I aim to be able to define a collection of test methods and a collection of test cases (input/output data) and then execute all of their combinations. The goal is to avoid re-writing the same code over and over again when having say, 3 different implementations of the same function and 4 test cases that the function should satisfy. A naive approach would require me to write 12 lines of code:
testMethod1 testCase1
testMethod1 testCase2
...
testMethod3 testCase4
I've a gut feeling that Haskell should provide a way to abstract this pattern somehow. The best thing I've currently came up with is this piece of code:
import Control.Applicative
data TestMethod a = TM a
data TestData inp res = TD inp res
runMetod (TM m) (TD x res) = m x == res
runAllMethods ((m, inp):xs) = show (runMetod m inp) ++ "\n" ++ runAllMethods xs
runAllMethods _ = ""
head1 = head
head2 (x:xs) = x
testMethods = [TM head1, TM head2]
testData = [TD [1,2,3] 1, TD [4,5,6] 4]
combos = (,) <$> testMethods <*> testData
main = putStrLn $ runAllMethods combos
This works, computes 2 tests against two 2 functions and prints out 4 successes:
True
True
True
True
However, this works only for lists of the same type, even though the head function is list type agnostic. I would like to have a test data collection of any lists, like so:
import Control.Applicative
data TestMethod a = TM a
data TestData inp res = TD inp res
runMetod (TM m) (TD x res) = m x == res
runAllMethods ((m, inp):xs) = show (runMetod m inp) ++ "\n" ++ runAllMethods xs
runAllMethods _ = ""
head1 = head
head2 (x:xs) = x
testMethods = [TM head1, TM head2]
testData = [TD [1,2,3] 1, TD ['a','b','c'] 'a']

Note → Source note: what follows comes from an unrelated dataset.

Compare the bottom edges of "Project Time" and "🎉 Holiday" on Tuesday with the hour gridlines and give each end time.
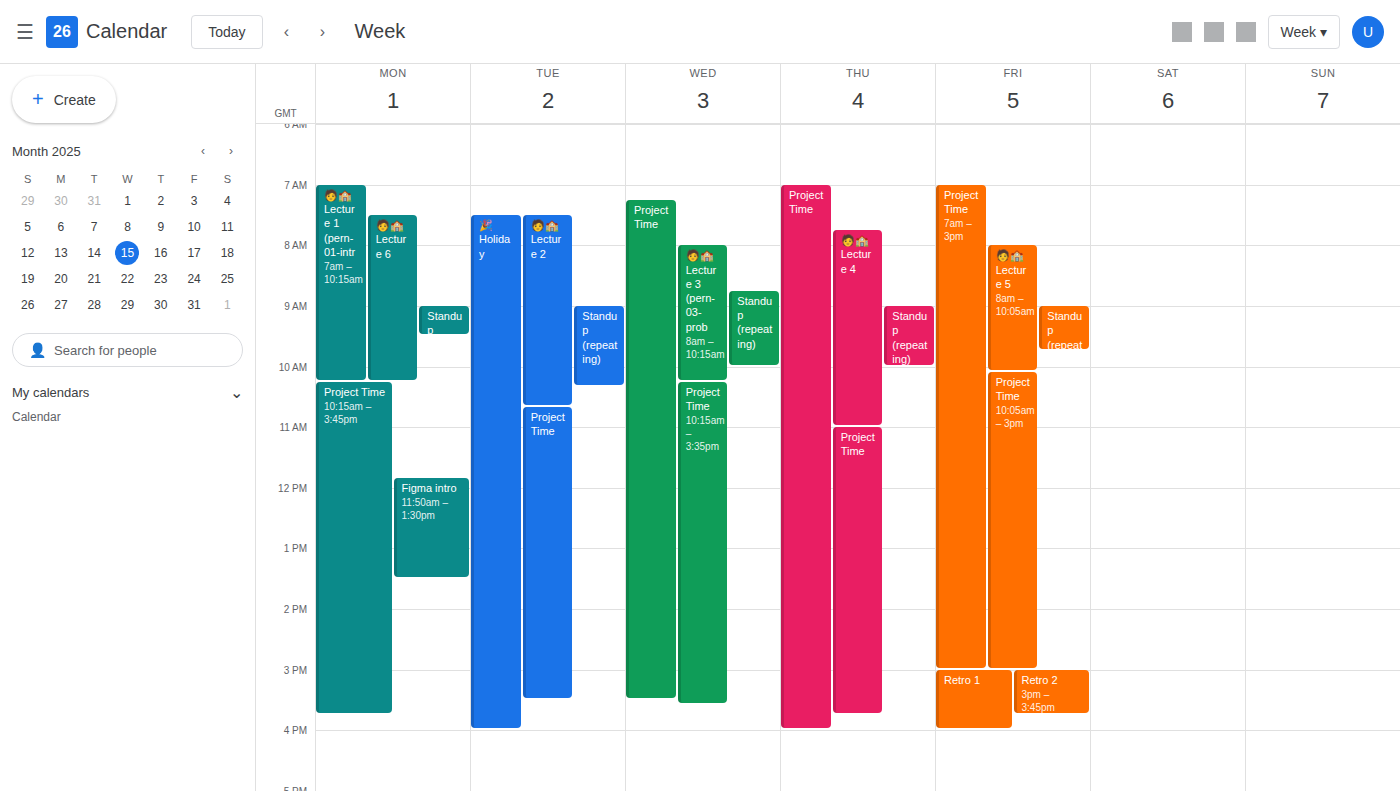
"Project Time": 3:30 PM, halfway between the 3 PM and 4 PM lines. "🎉 Holiday": 4:00 PM, exactly on the 4 PM line.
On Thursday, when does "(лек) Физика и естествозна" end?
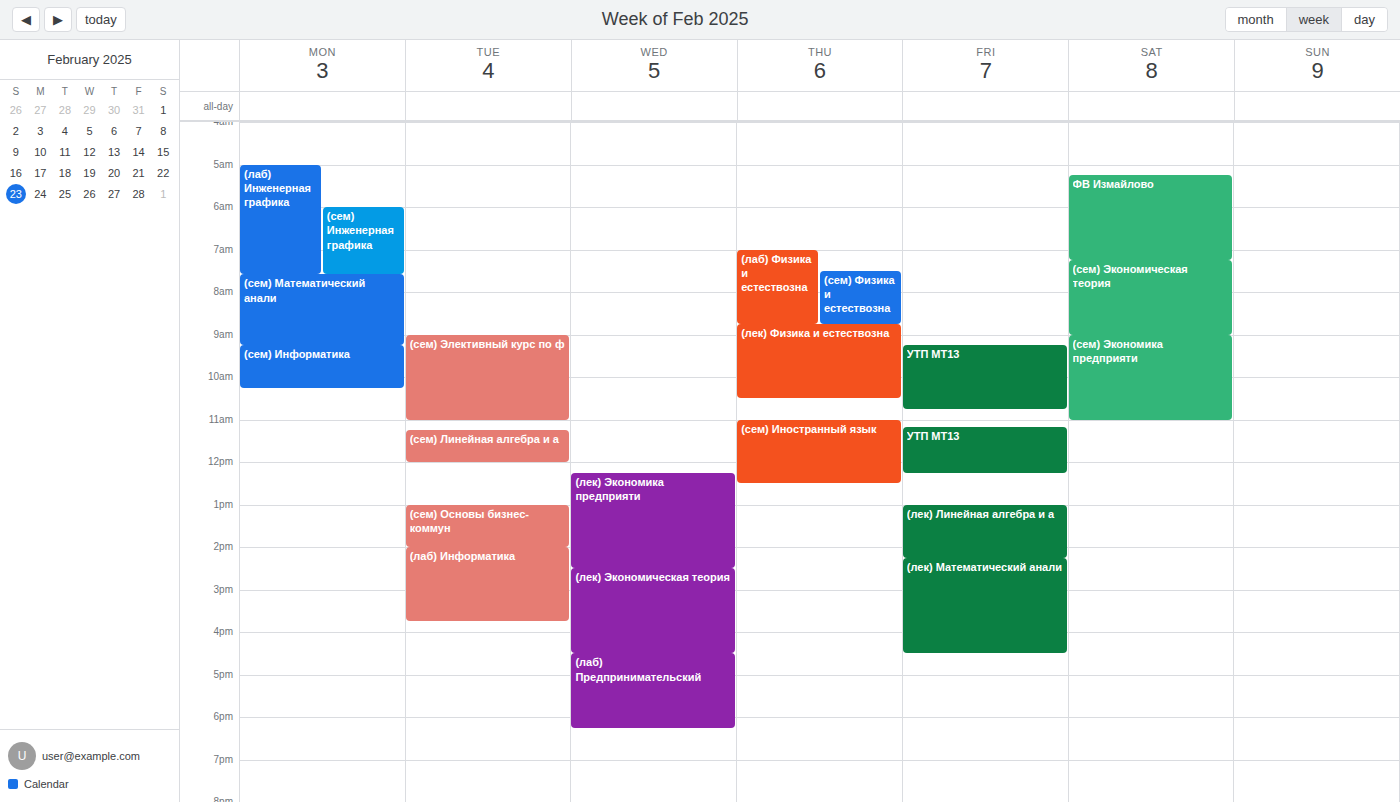
10:30 AM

combos = (,) <$> testMethods <*> testData
main = putStrLn $ runAllMethods combos
but this fails with an error:
main.hs:12:21: error:
No instance for (Num Char) arising from the literal ‘1’
In the expression: 1
In the first argument of ‘TD’, namely ‘[1, 2, 3]’
In the expression: TD [1, 2, 3] 1
Is it possible to achieve this test-function X test-case cross testing somehow?